Segundo a nota de imprensa da Secretaria Regional do Mar e das Pescas, o aumento resulta de um processo negocial entre os Governos Regionais dos Açores e da Madeira, através dos respetivos serviços regionais de pescas, e a Direção-Geral dos Recursos Naturais, Segurança e Serviços Marítimos, que permitiu reforçar a quota disponível em mais 20 toneladas, passando de 95 toneladas em 2025 para 115 toneladas em 2026.
A mesma fonte sublinha que esta medida representa “um reforço significativo das oportunidades económicas para o setor das pescas e para as comunidades costeiras dependentes desta atividade”.
De acordo com o despacho da Direção-Geral dos Recursos Naturais, Segurança e Serviços Marítimos, foi definida a repartição da quota nacional de atum-rabilho no Oceano Atlântico, a leste dos 45º W, e no Mar Mediterrâneo, no âmbito do plano de pesca apresentado à Comissão Europeia.
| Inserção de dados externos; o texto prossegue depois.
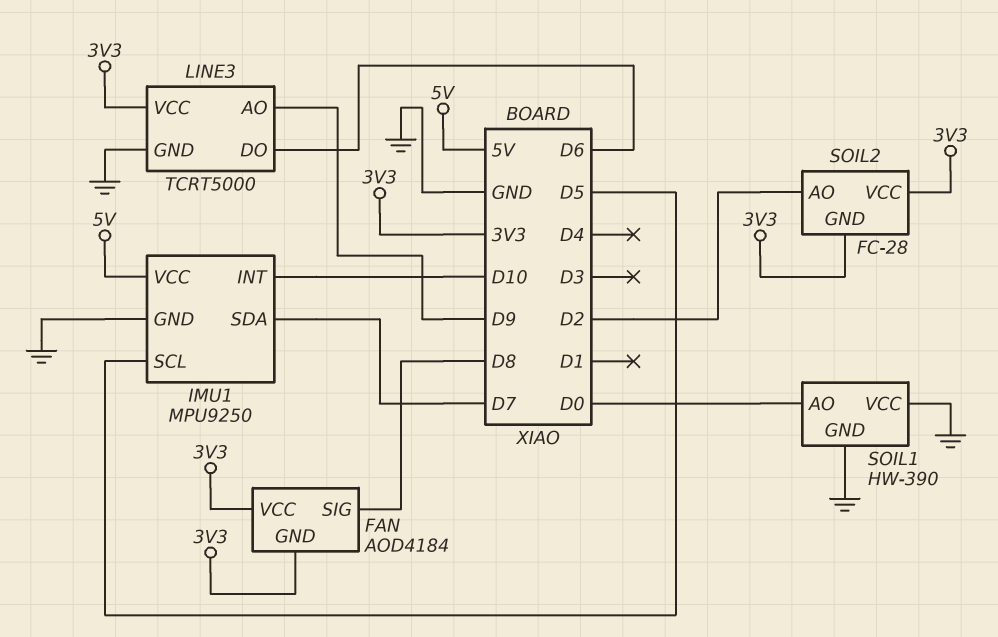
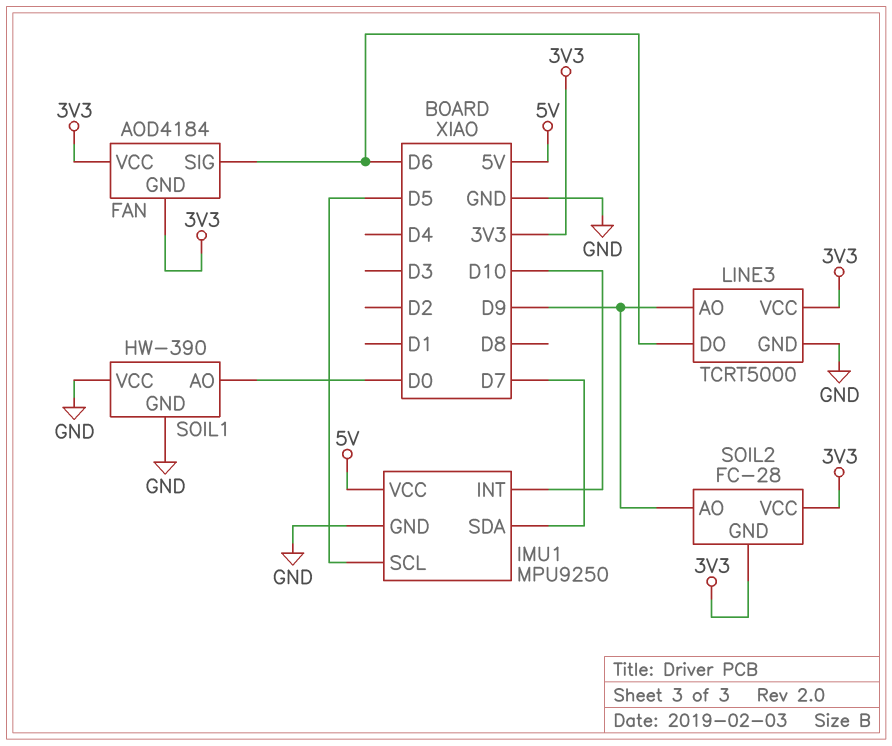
FAN pin SIG: D8 -> D6
SOIL2 pin AO: D2 -> D9

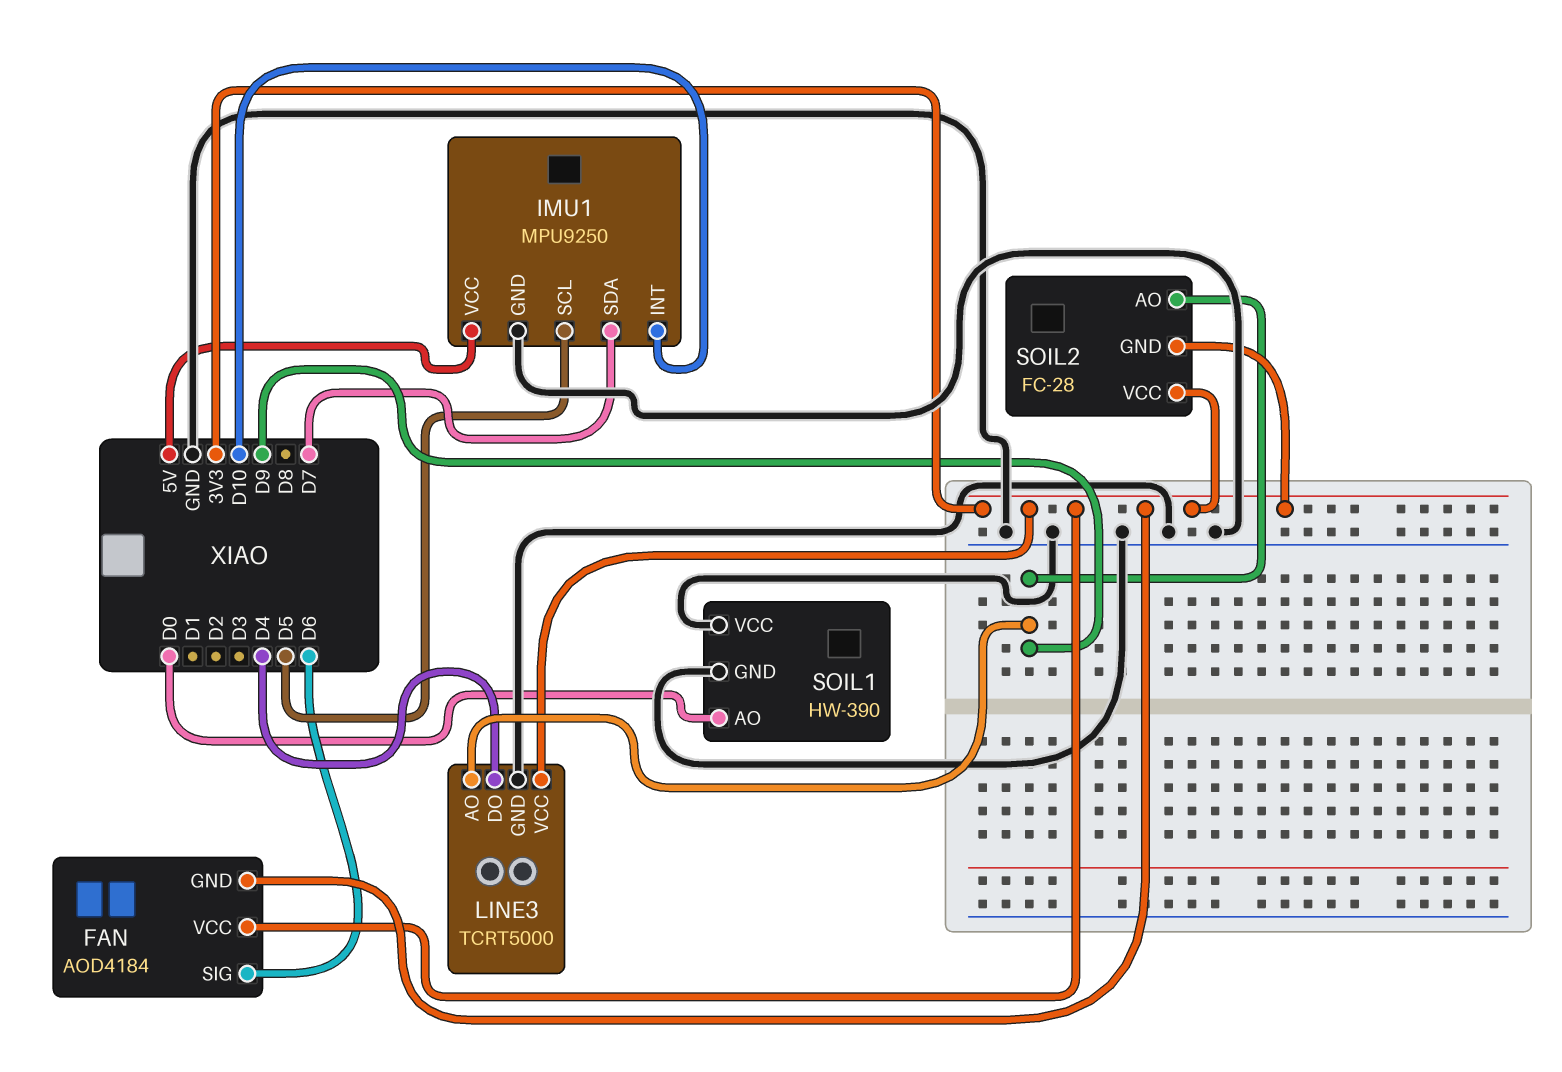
LINE3 pin DO: D6 -> D4

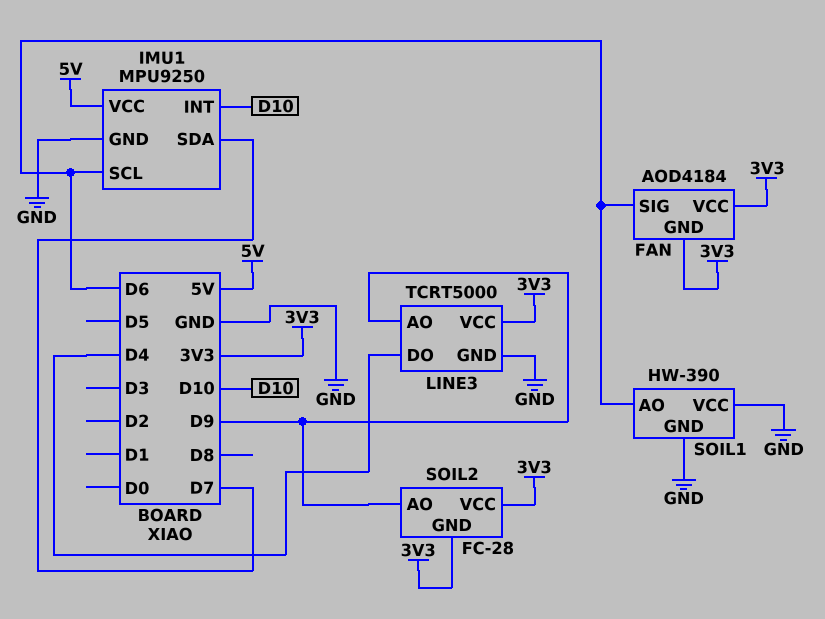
IMU1 pin SCL: D5 -> D6
SOIL1 pin AO: D0 -> D6

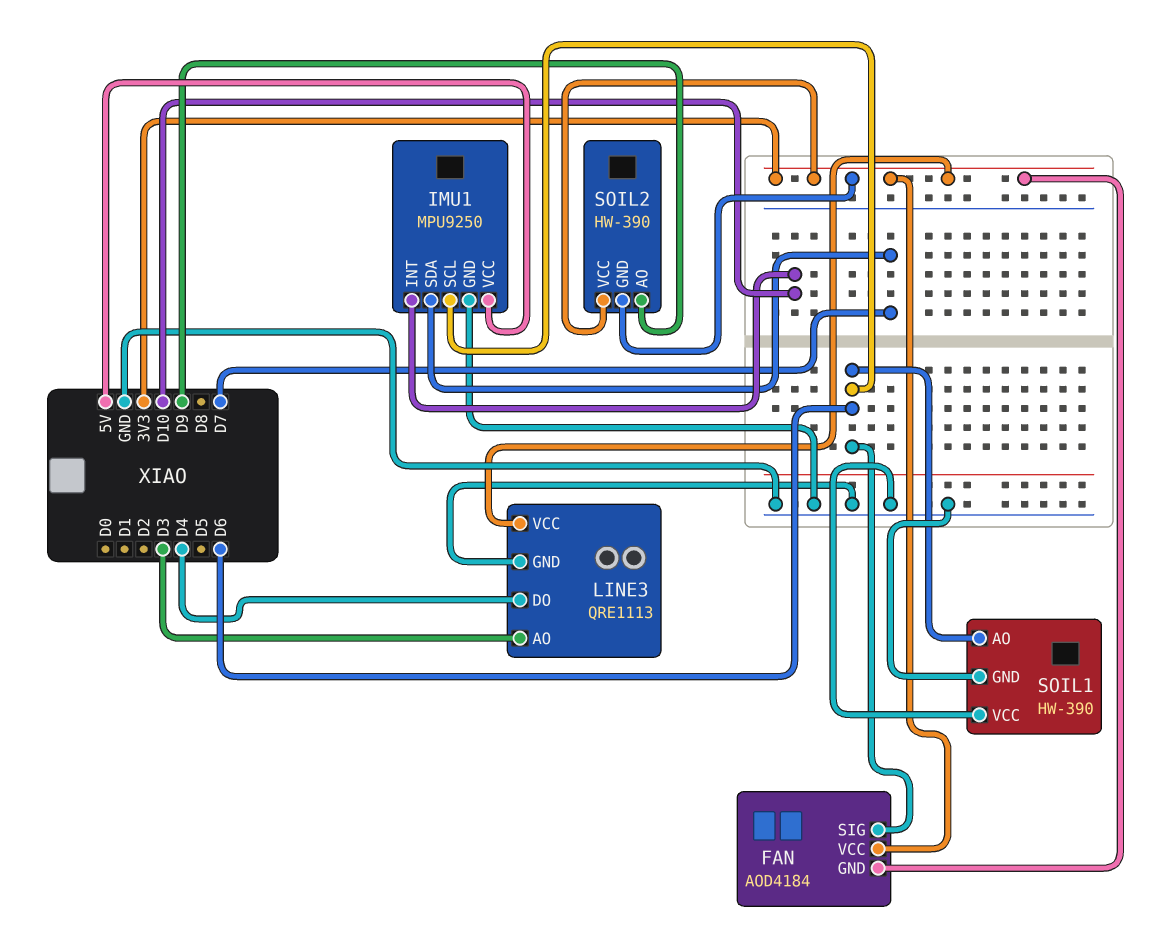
LINE3: TCRT5000 -> QRE1113
LINE3 pin AO: D9 -> D3
SOIL2: FC-28 -> HW-390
Para 2026, Portugal dispõe de uma quota total de 746,51 toneladas.
O aumento da quota destinada à pesca dirigida nos Açores e na Madeira está, segundo a tutela, alinhado com a valorização crescente do atum-rabilho nos mercados internacionais, onde a espécie regista elevada procura, sobretudo na indústria alimentar de exportação.
A Secretaria Regional do Mar e das Pescas destaca ainda que o reforço das capturas poderá traduzir-se num maior rendimento para armadores e pescadores açorianos, com impacto positivo nas economias locais e nas cadeias logísticas associadas, nomeadamente na transformação, transporte e comércio.
Além da pesca dirigida, o despacho estabelece igualmente a atribuição de 106,01 toneladas para pesca acessória a embarcações com portos de referência no continente, Açores e Madeira, conferindo maior flexibilidade operacional ao setor.
O Governo dos Açores defende que o contributo do atum-rabilho para a sustentabilidade económica das comunidades piscatórias deve ser acompanhado por uma gestão responsável da pescaria por parte dos armadores, apostando na valorização máxima do preço desta espécie no mercado da primeira venda em lota.